By saying "..the position evolved to where we were simply trying to find a way for students to graduate who were unable to qualify by other means. And while I respect and laud that ambition, I felt that I was not passionate about teaching under those circumstances and instead felt I would do better justice to students with higher aspirations. At this early stage of my career I want to exercise my enthusiasm for teaching. There is no more to it than that. It's a good chair, and a good school I'm just excited about what I do and want an environment where I can better effect students."
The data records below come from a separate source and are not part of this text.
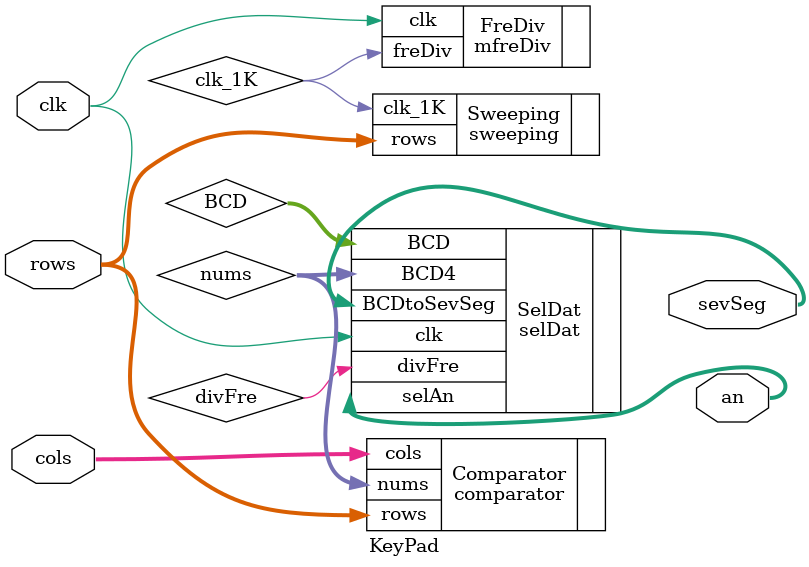
<source format=v>
`timescale 1ns / 1ps


module KeyPad(
    clk,
    cols,
    sevSeg,
    an,
    rows
    );
    
    input clk;
    input [3:0] cols;
    input [3:0] rows;
    output [6:0] sevSeg;
    output reg [3:0] an;
    
    
    wire clk_1K;
    wire [3:0]rows;
    wire [15:0] nums;
    wire [3:0]BCD;
    wire divFre;
 
    
    mfreDiv FreDiv(
    .clk(clk),
    .freDiv(clk_1K));
    
    
    sweeping Sweeping(
    .clk_1K(clk_1K),
    .rows(rows));
        
    comparator Comparator(
    .rows(rows),
    .cols(cols),
    .nums(nums)
    );
    
    selDat SelDat(
    .clk(clk),
    .BCD4(nums),
    .BCDtoSevSeg(sevSeg),
    .BCD(BCD),
    .selAn(an),
    .divFre(divFre)
    );
        
    
    
endmodule

</source>
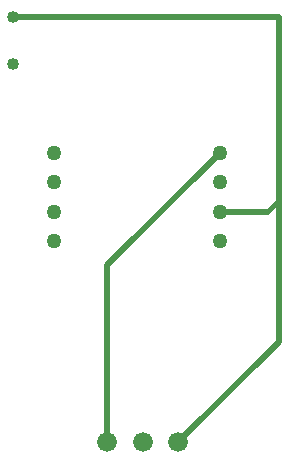
<source format=gbr>
G04 EAGLE Gerber RS-274X export*
G75*
%MOMM*%
%FSLAX34Y34*%
%LPD*%
%INBottom Copper*%
%IPPOS*%
%AMOC8*
5,1,8,0,0,1.08239X$1,22.5*%
G01*
%ADD10C,1.270000*%
%ADD11C,1.676400*%
%ADD12C,1.016000*%
%ADD13C,0.508000*%
%ADD14C,0.406400*%


D10*
X625000Y520000D03*
X625000Y545000D03*
X625000Y570000D03*
X625000Y595000D03*
X485000Y595000D03*
X485000Y570000D03*
X485000Y545000D03*
X485000Y520000D03*
D11*
X530000Y350000D03*
X560000Y350000D03*
X590000Y350000D03*
D12*
X450000Y710000D03*
X450000Y670000D03*
D13*
X450000Y710000D02*
X675000Y710000D01*
X675000Y555000D01*
D14*
X665000Y545000D01*
D13*
X625000Y545000D01*
X675000Y435000D02*
X590000Y350000D01*
X675000Y435000D02*
X675000Y555000D01*
X625000Y595000D02*
X530000Y500000D01*
X530000Y350000D01*
M02*

</source>
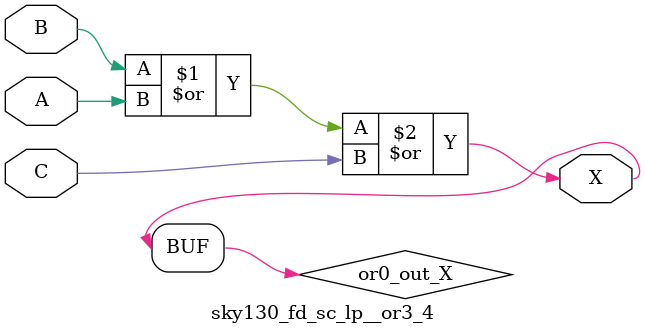
<source format=v>
/*
 * Copyright 2020 The SkyWater PDK Authors
 *
 * Licensed under the Apache License, Version 2.0 (the "License");
 * you may not use this file except in compliance with the License.
 * You may obtain a copy of the License at
 *
 *     https://www.apache.org/licenses/LICENSE-2.0
 *
 * Unless required by applicable law or agreed to in writing, software
 * distributed under the License is distributed on an "AS IS" BASIS,
 * WITHOUT WARRANTIES OR CONDITIONS OF ANY KIND, either express or implied.
 * See the License for the specific language governing permissions and
 * limitations under the License.
 *
 * SPDX-License-Identifier: Apache-2.0
*/


`ifndef SKY130_FD_SC_LP__OR3_4_FUNCTIONAL_V
`define SKY130_FD_SC_LP__OR3_4_FUNCTIONAL_V

/**
 * or3: 3-input OR.
 *
 * Verilog simulation functional model.
 */

`timescale 1ns / 1ps
`default_nettype none

`celldefine
module sky130_fd_sc_lp__or3_4 (
    X,
    A,
    B,
    C
);

    // Module ports
    output X;
    input  A;
    input  B;
    input  C;

    // Local signals
    wire or0_out_X;

    //  Name  Output     Other arguments
    or  or0  (or0_out_X, B, A, C        );
    buf buf0 (X        , or0_out_X      );

endmodule
`endcelldefine

`default_nettype wire
`endif  // SKY130_FD_SC_LP__OR3_4_FUNCTIONAL_V

</source>
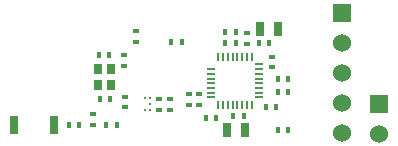
<source format=gts>
G04 (created by PCBNEW (2013-07-07 BZR 4022)-stable) date 2/20/2015 11:24:40 AM*
%MOIN*%
G04 Gerber Fmt 3.4, Leading zero omitted, Abs format*
%FSLAX34Y34*%
G01*
G70*
G90*
G04 APERTURE LIST*
%ADD10C,0.00590551*%
%ADD11R,0.0314961X0.0354331*%
%ADD12C,0.00866142*%
%ADD13R,0.025X0.045*%
%ADD14R,0.0157X0.0236*%
%ADD15R,0.0236X0.0157*%
%ADD16R,0.0314961X0.0629921*%
%ADD17R,0.06X0.06*%
%ADD18C,0.06*%
%ADD19C,0.00629921*%
%ADD20O,0.0314961X0.00787402*%
%ADD21O,0.00787402X0.0314961*%
G04 APERTURE END LIST*
G54D10*
G54D11*
X107975Y-53167D03*
X107975Y-52615D03*
X108408Y-53167D03*
X108408Y-52615D03*
G54D12*
X109686Y-53598D03*
X109686Y-53991D03*
X109686Y-53795D03*
X109528Y-53598D03*
X109528Y-53991D03*
G54D13*
X112871Y-54653D03*
X112271Y-54653D03*
G54D14*
X112827Y-54192D03*
X112473Y-54192D03*
X113674Y-51767D03*
X113320Y-51767D03*
X112567Y-51759D03*
X112213Y-51759D03*
G54D15*
X111347Y-53464D03*
X111347Y-53818D03*
G54D14*
X111910Y-54263D03*
X111556Y-54263D03*
G54D15*
X112941Y-51790D03*
X112941Y-51436D03*
G54D14*
X113906Y-53893D03*
X113552Y-53893D03*
G54D15*
X113774Y-52210D03*
X113774Y-52564D03*
X109240Y-51708D03*
X109240Y-51354D03*
X108842Y-52515D03*
X108842Y-52161D03*
G54D14*
X108022Y-53615D03*
X108376Y-53615D03*
X108349Y-52163D03*
X107995Y-52163D03*
G54D15*
X110371Y-53633D03*
X110371Y-53987D03*
G54D14*
X110398Y-51724D03*
X110752Y-51724D03*
G54D15*
X108863Y-53547D03*
X108863Y-53901D03*
X110000Y-53633D03*
X110000Y-53987D03*
G54D13*
X113962Y-51295D03*
X113362Y-51295D03*
G54D15*
X110985Y-53468D03*
X110985Y-53822D03*
G54D14*
X112563Y-51381D03*
X112209Y-51381D03*
X114311Y-53385D03*
X113957Y-53385D03*
X113961Y-52960D03*
X114315Y-52960D03*
X114309Y-54651D03*
X113955Y-54651D03*
G54D16*
X106513Y-54477D03*
X105175Y-54477D03*
G54D14*
X107342Y-54488D03*
X106988Y-54488D03*
G54D15*
X107795Y-54488D03*
X107795Y-54134D03*
G54D14*
X108602Y-54488D03*
X108248Y-54488D03*
G54D17*
X116118Y-50740D03*
G54D18*
X116118Y-51740D03*
X116118Y-52740D03*
X116118Y-53740D03*
X116118Y-54740D03*
G54D17*
X117346Y-53771D03*
G54D18*
X117346Y-54771D03*
G54D19*
X109374Y-52830D03*
X109216Y-52830D03*
X110476Y-52830D03*
X110476Y-52673D03*
X110161Y-52515D03*
X110476Y-52515D03*
X109216Y-52988D03*
X109216Y-53145D03*
X109216Y-53303D03*
X109374Y-53303D03*
X109531Y-53303D03*
X109688Y-53303D03*
X109846Y-53303D03*
X110003Y-53303D03*
X110318Y-53145D03*
X110318Y-52988D03*
X109688Y-52358D03*
X109374Y-52200D03*
X109531Y-52200D03*
X110318Y-52200D03*
X110161Y-52043D03*
X110476Y-52358D03*
X110476Y-52200D03*
X110476Y-52988D03*
X110476Y-53145D03*
G54D20*
X111747Y-52623D03*
X111747Y-52781D03*
X111747Y-53568D03*
X111747Y-53411D03*
X111747Y-53253D03*
X111747Y-52938D03*
X111747Y-53096D03*
G54D21*
X113085Y-52230D03*
X112928Y-52230D03*
X112770Y-52230D03*
X111983Y-52230D03*
X112140Y-52230D03*
X112298Y-52230D03*
X112455Y-52230D03*
X112613Y-52230D03*
X112613Y-53804D03*
X112455Y-53804D03*
X112298Y-53804D03*
X112140Y-53804D03*
X111983Y-53804D03*
X112770Y-53804D03*
X112928Y-53804D03*
X113085Y-53804D03*
G54D20*
X113321Y-53096D03*
X113321Y-52938D03*
X113321Y-53253D03*
X113321Y-53411D03*
X113321Y-53568D03*
X113321Y-52781D03*
X113321Y-52623D03*
X113321Y-52466D03*
M02*

</source>
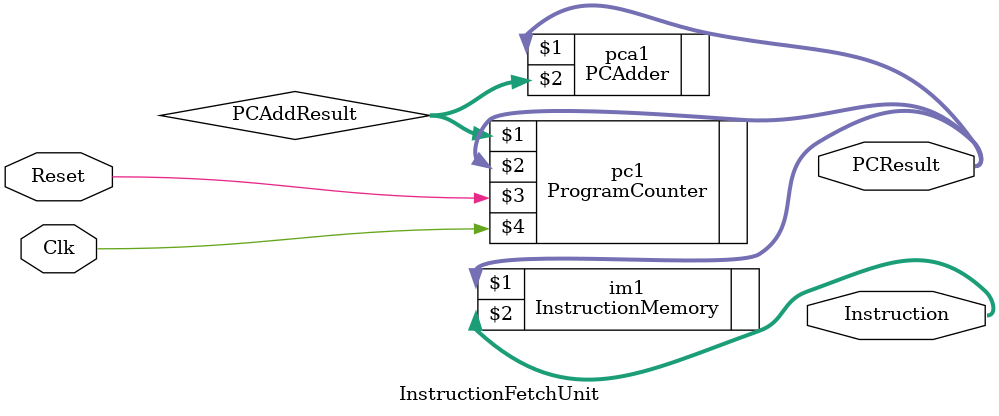
<source format=v>
`timescale 1ns / 1ps


module InstructionFetchUnit(Instruction, PCResult, Reset, Clk);
    input Reset;
    input Clk;
    output [31:0] Instruction;
    output [31:0] PCResult;
    
    wire [31:0] PCAddResult;
    
    ProgramCounter pc1(PCAddResult, PCResult, Reset, Clk);
    
    InstructionMemory im1(PCResult, Instruction);
    
    PCAdder pca1(PCResult, PCAddResult);
    
endmodule


</source>
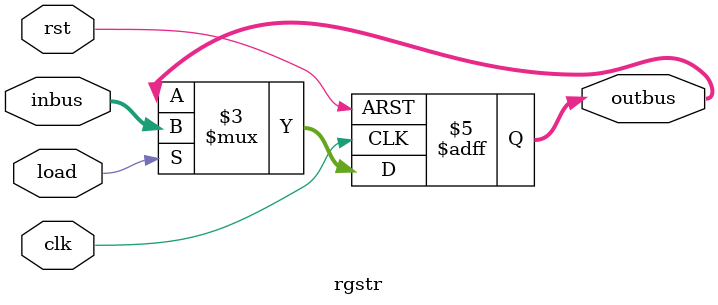
<source format=v>
`timescale 1ns/1ns
module rgstr(input clk,rst,load,input [15:0]inbus,output reg [15:0]outbus);
always@(posedge clk,posedge rst) begin 
    if(rst) outbus <= 16'b0;
    else if(load) outbus <= inbus;
	 else outbus <= outbus;
  end
 endmodule
</source>
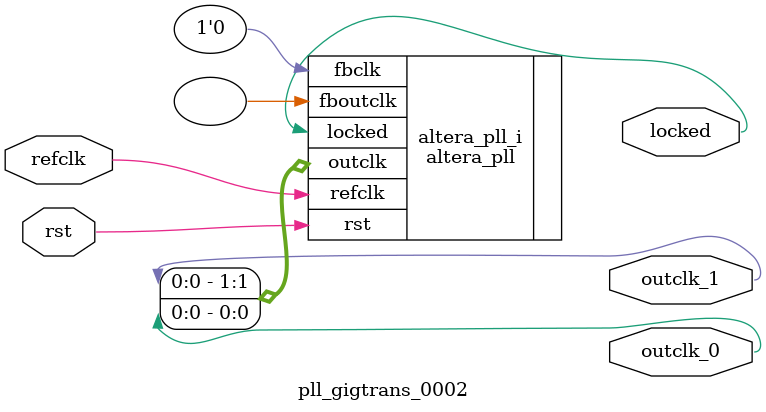
<source format=v>
`timescale 1ns/10ps
module  pll_gigtrans_0002(

	// interface 'refclk'
	input wire refclk,

	// interface 'reset'
	input wire rst,

	// interface 'outclk0'
	output wire outclk_0,

	// interface 'outclk1'
	output wire outclk_1,

	// interface 'locked'
	output wire locked
);

	altera_pll #(
		.fractional_vco_multiplier("false"),
		.reference_clock_frequency("96.0 MHz"),
		.operation_mode("direct"),
		.number_of_clocks(2),
		.output_clock_frequency0("96.000000 MHz"),
		.phase_shift0("0 ps"),
		.duty_cycle0(50),
		.output_clock_frequency1("48.000000 MHz"),
		.phase_shift1("0 ps"),
		.duty_cycle1(50),
		.output_clock_frequency2("0 MHz"),
		.phase_shift2("0 ps"),
		.duty_cycle2(50),
		.output_clock_frequency3("0 MHz"),
		.phase_shift3("0 ps"),
		.duty_cycle3(50),
		.output_clock_frequency4("0 MHz"),
		.phase_shift4("0 ps"),
		.duty_cycle4(50),
		.output_clock_frequency5("0 MHz"),
		.phase_shift5("0 ps"),
		.duty_cycle5(50),
		.output_clock_frequency6("0 MHz"),
		.phase_shift6("0 ps"),
		.duty_cycle6(50),
		.output_clock_frequency7("0 MHz"),
		.phase_shift7("0 ps"),
		.duty_cycle7(50),
		.output_clock_frequency8("0 MHz"),
		.phase_shift8("0 ps"),
		.duty_cycle8(50),
		.output_clock_frequency9("0 MHz"),
		.phase_shift9("0 ps"),
		.duty_cycle9(50),
		.output_clock_frequency10("0 MHz"),
		.phase_shift10("0 ps"),
		.duty_cycle10(50),
		.output_clock_frequency11("0 MHz"),
		.phase_shift11("0 ps"),
		.duty_cycle11(50),
		.output_clock_frequency12("0 MHz"),
		.phase_shift12("0 ps"),
		.duty_cycle12(50),
		.output_clock_frequency13("0 MHz"),
		.phase_shift13("0 ps"),
		.duty_cycle13(50),
		.output_clock_frequency14("0 MHz"),
		.phase_shift14("0 ps"),
		.duty_cycle14(50),
		.output_clock_frequency15("0 MHz"),
		.phase_shift15("0 ps"),
		.duty_cycle15(50),
		.output_clock_frequency16("0 MHz"),
		.phase_shift16("0 ps"),
		.duty_cycle16(50),
		.output_clock_frequency17("0 MHz"),
		.phase_shift17("0 ps"),
		.duty_cycle17(50),
		.pll_type("General"),
		.pll_subtype("General")
	) altera_pll_i (
		.rst	(rst),
		.outclk	({outclk_1, outclk_0}),
		.locked	(locked),
		.fboutclk	( ),
		.fbclk	(1'b0),
		.refclk	(refclk)
	);
endmodule


</source>
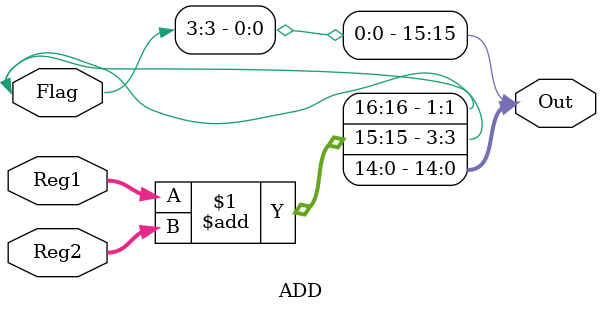
<source format=v>
module ADD (Reg1, Reg2, Out, Flag);

input [15:0] Reg1, Reg2;
input [3:0] Flag; //N,Z,C,V

output [15:0] Out;

assign {Flag[1], Out} = Reg1 + Reg2;

assign Flag[0] = (Reg2[15]!=Out[15])&&(Reg1[15]!=Out[15]);
//(Reg1[15]^Reg2[15])^~Out[15];
//(({Flag[1],Out[15]} == 2'b01)|| ({Flag[1],Out[15]} == 2'b10));




assign Flag[2] = (Out == 0);

assign Flag[3] = (Out[15] == 1'b1);

endmodule

</source>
This is entirely true, and not an ethical dilemma for you. Unfortunately, i can read frustration into your explanation above and you have to figure out why that is and drop it. Because other people will make that judgment as well. Your previous employer is fulfilling a necessary role in society that he is paid for and students pay him for in return and your difference in preferences is merely that difference in preferences. The fact that it has material economic impact to you is a cost you must pay for indulging your preferences, which is something we all must absorb. -cheers

Troy Camplin writes:

Curt, thanks for the advice. A third party can often help get past the annoyance factor. It basically boiled down to this: the universities now sell degrees; I sell education. The two are unfortunately in conflict.

Morgan writes:

This is so simple as to be laughable. One of the blind-spots of academia economists and ideologue right-wingers is that they assume, for whatever reason, that people in top corporate positions are somehow there because of some sort of competence at some productive skill. I have worked at some of the largest corporations in the world and it is perfectly clear to anyone who actually looks at what is really going on that the people who get ahead are skilled, often exclusively, at politics and intrigue. The ability to advance in most corporations is completely independent of any actual productive skill. Once this concept is understood, then it is perfectly clear why 'straight-shooters' rarely advance in corporations. They are sitting ducks for those skilled at deceit and manipulation.

morgan writes:

Remind me again what happened to the generals who disagreed with Bush on the war in Iraq? Who predicted that we would need more troops for the occupation? Can you remind me? I seem to remember that Clinton fired them but something doesn't seem right with that.

Troy Camplin writes:

Oftentimes those who advance to the very top of a corporation do have good social skills. However, a CEO is only considered good if he makes profits for the company. So he does have to be good at something. If he's not, he won't hold his position for long, no matter how smooth a tongue he has.

Unfortunately, this is not the case in either government or education, where it is the smooth talkers who always get advanced over those who do a good job. I would be willing to bet that there are more straight shooters in business than there are in either government or education.

Morgan writes:

Is it the executives who get fired when their companies hit hard times? Or is it the 'straight shooters' and the people not so good at blaming others?

aaron writes:

Increased income is usually attributed to activities of upper levels of management (though, barring incompetence, most of it is probably random), and that's where the income is generally dispersed to. The decisions and work (actual value added) of these upper-level employees are well below the capabilities of the memebers of the talent pool, so most of the work in these positions is actually social gaming. A straight shooter is easily read and played. No matter how much more intelligent, he will be taken advantage of.